__Set of tasks__.
**A.** Output the stretch of the passage on Portland's growth boundary between "Portland’s growth boundary--a" and "the Portland area.", inclusive.
**B.** For each statement below, say whether the passage on Portland's growth boundary agrees with it, answering yes or no and quoting the deciding words from the passage: (i) The boundary was created in 1979. (ii) About half of the land inside the initial growth boundary was vacant. (iii) The boundary covers 24 cities in four counties.

__Passage for review__.
/---

Portland’s growth boundary--a line outside of which growth is heavily discouraged or even prohibited--is actually a regional boundary: It covers 24 cities in four counties. It has also become a pawn in a largely political gambit to change the physical and social character of the Portland area.

The boundary, created in 1979, was initially considered a tool for “in-fill,” developing vacant land in already built-up areas. About 35% of the land inside the initial growth boundary was vacant, and the boundary was expected to accommodate at least 20 years of projected growth. Once filled, the boundary was supposed to expand to release additional land for development.

After 19 years, Portland’s regional planning authority, Metro, is not increasing the boundary sufficiently to meet new demand. Although 4,800 acres were added last fall, this represents an increase of just 2%. Meanwhile, the region’s population is expected to grow by 80% to 2.7 million people by 2040. Metro is now mandating dramatically higher population densities in existing cities to accommodate projected population growth.

\---

__Collected material__.

/---

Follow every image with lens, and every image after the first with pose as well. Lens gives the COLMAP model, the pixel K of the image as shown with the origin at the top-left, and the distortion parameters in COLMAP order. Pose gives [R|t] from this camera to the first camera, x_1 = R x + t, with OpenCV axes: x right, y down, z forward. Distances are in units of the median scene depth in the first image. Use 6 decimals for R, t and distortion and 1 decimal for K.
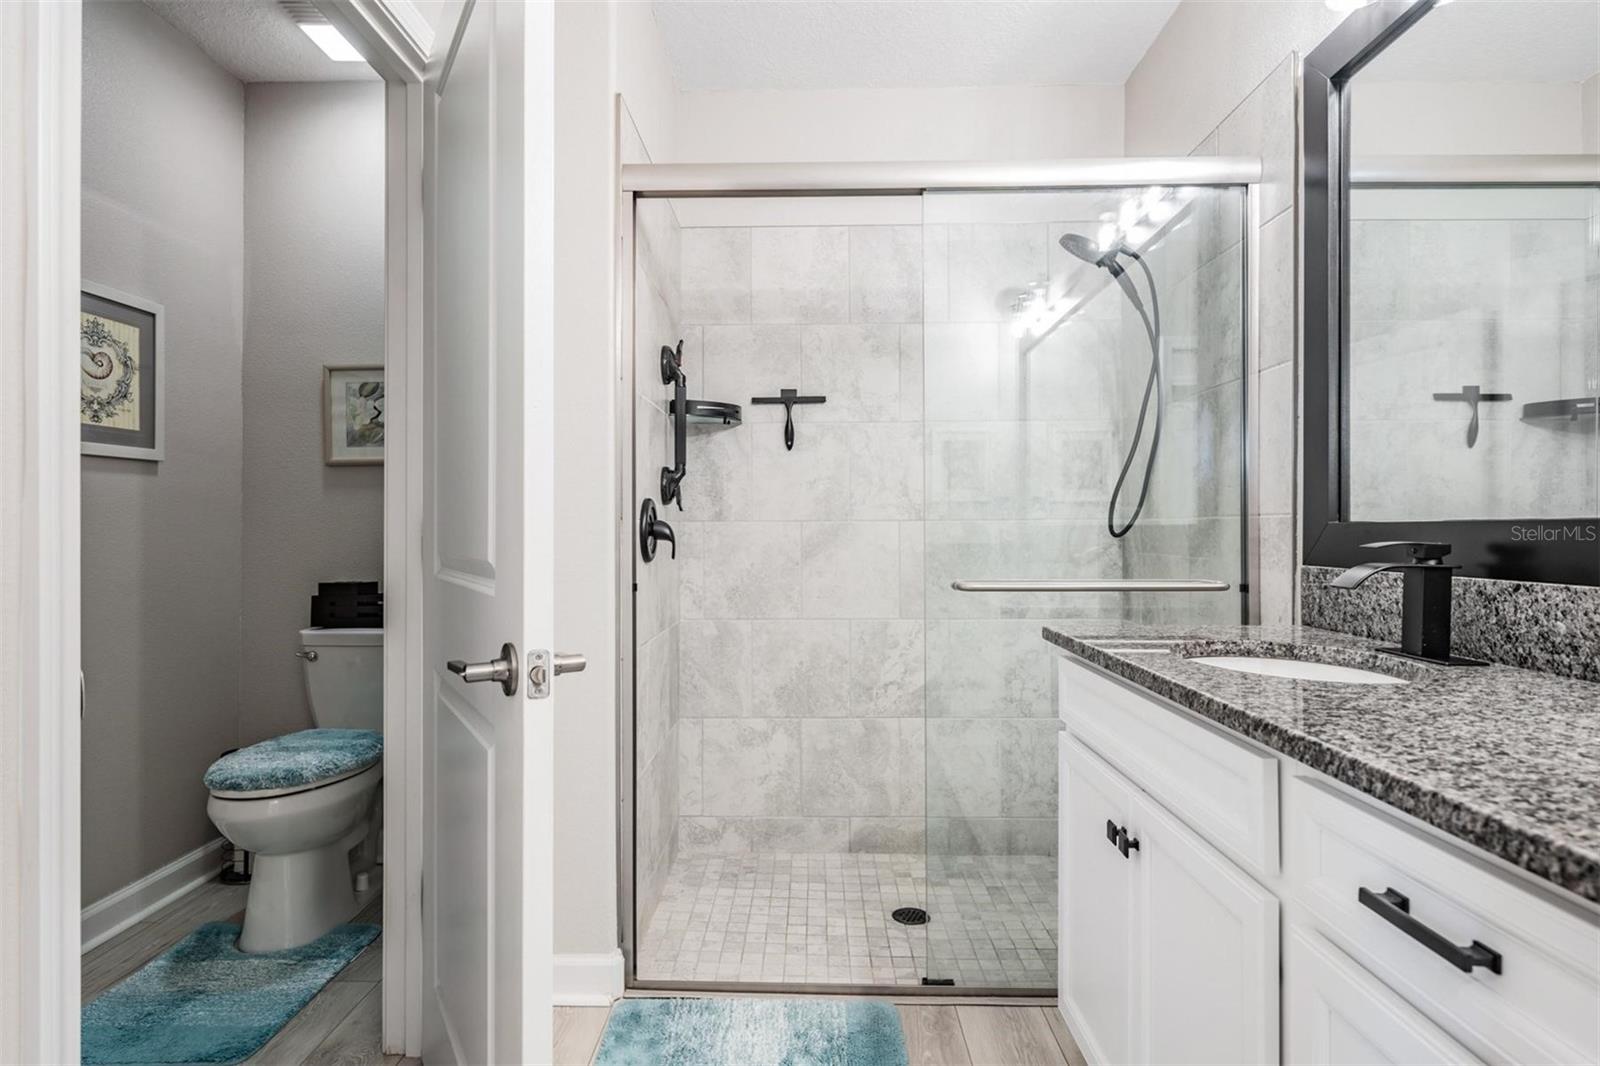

\---

__Solutions below__.
**A.**
Portland’s growth boundary--a line outside of which growth is heavily discouraged or even prohibited--is actually a regional boundary: It covers 24 cities in four counties. It has also become a pawn in a largely political gambit to change the physical and social character of the Portland area.

**B.**
(i) Yes: "The boundary, created in 1979"
(ii) No: "About 35% of the land inside the initial growth boundary was vacant"
(iii) Yes: "It covers 24 cities in four counties."